Task statement:
Transcribe the rows word for word, starting with the line that contains "pose: elev=168.9 azim=147.8" and going on through the final line of the rows.

.....

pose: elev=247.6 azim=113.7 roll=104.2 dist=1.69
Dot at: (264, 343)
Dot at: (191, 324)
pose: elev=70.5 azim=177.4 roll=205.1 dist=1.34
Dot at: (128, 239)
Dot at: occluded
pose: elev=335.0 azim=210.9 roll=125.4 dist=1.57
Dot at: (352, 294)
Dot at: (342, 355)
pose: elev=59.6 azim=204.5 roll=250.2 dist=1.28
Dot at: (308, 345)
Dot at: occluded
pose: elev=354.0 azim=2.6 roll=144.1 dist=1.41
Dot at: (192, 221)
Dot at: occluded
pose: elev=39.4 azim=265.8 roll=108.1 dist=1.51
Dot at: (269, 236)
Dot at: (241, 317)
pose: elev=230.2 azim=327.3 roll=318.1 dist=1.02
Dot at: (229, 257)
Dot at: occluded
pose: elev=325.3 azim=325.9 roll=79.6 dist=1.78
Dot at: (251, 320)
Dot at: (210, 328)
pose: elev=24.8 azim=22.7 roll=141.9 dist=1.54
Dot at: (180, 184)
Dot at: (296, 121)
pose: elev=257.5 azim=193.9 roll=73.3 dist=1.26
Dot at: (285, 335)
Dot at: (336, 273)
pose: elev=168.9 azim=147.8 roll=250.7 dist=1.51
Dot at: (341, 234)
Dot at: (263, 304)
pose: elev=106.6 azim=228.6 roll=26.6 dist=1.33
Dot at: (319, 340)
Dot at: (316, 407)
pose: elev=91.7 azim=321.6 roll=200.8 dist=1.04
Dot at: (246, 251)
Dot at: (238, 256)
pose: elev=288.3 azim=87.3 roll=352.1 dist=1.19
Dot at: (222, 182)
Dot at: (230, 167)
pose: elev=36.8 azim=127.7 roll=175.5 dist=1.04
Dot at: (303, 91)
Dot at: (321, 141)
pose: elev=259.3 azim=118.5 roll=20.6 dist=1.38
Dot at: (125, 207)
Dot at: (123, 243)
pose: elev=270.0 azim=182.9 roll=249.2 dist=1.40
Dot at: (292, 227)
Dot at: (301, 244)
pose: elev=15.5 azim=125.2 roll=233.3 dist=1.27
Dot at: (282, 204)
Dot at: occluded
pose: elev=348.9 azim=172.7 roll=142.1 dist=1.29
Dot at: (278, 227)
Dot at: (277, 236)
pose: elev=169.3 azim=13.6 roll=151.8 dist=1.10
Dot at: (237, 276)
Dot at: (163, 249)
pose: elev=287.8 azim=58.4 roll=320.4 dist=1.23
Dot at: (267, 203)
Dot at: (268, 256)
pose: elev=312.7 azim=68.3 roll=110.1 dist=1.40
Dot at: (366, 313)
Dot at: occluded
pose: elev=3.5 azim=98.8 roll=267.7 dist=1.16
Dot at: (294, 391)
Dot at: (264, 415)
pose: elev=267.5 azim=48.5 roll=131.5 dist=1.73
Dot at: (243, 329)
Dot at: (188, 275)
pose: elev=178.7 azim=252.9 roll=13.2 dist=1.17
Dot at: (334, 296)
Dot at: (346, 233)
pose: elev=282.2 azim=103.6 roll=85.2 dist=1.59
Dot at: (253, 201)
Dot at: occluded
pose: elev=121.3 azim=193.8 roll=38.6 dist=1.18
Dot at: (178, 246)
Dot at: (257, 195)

.....

Correct result:
pose: elev=168.9 azim=147.8 roll=250.7 dist=1.51
Dot at: (341, 234)
Dot at: (263, 304)
pose: elev=106.6 azim=228.6 roll=26.6 dist=1.33
Dot at: (319, 340)
Dot at: (316, 407)
pose: elev=91.7 azim=321.6 roll=200.8 dist=1.04
Dot at: (246, 251)
Dot at: (238, 256)
pose: elev=288.3 azim=87.3 roll=352.1 dist=1.19
Dot at: (222, 182)
Dot at: (230, 167)
pose: elev=36.8 azim=127.7 roll=175.5 dist=1.04
Dot at: (303, 91)
Dot at: (321, 141)
pose: elev=259.3 azim=118.5 roll=20.6 dist=1.38
Dot at: (125, 207)
Dot at: (123, 243)
pose: elev=270.0 azim=182.9 roll=249.2 dist=1.40
Dot at: (292, 227)
Dot at: (301, 244)
pose: elev=15.5 azim=125.2 roll=233.3 dist=1.27
Dot at: (282, 204)
Dot at: occluded
pose: elev=348.9 azim=172.7 roll=142.1 dist=1.29
Dot at: (278, 227)
Dot at: (277, 236)
pose: elev=169.3 azim=13.6 roll=151.8 dist=1.10
Dot at: (237, 276)
Dot at: (163, 249)
pose: elev=287.8 azim=58.4 roll=320.4 dist=1.23
Dot at: (267, 203)
Dot at: (268, 256)
pose: elev=312.7 azim=68.3 roll=110.1 dist=1.40
Dot at: (366, 313)
Dot at: occluded
pose: elev=3.5 azim=98.8 roll=267.7 dist=1.16
Dot at: (294, 391)
Dot at: (264, 415)
pose: elev=267.5 azim=48.5 roll=131.5 dist=1.73
Dot at: (243, 329)
Dot at: (188, 275)
pose: elev=178.7 azim=252.9 roll=13.2 dist=1.17
Dot at: (334, 296)
Dot at: (346, 233)
pose: elev=282.2 azim=103.6 roll=85.2 dist=1.59
Dot at: (253, 201)
Dot at: occluded
pose: elev=121.3 azim=193.8 roll=38.6 dist=1.18
Dot at: (178, 246)
Dot at: (257, 195)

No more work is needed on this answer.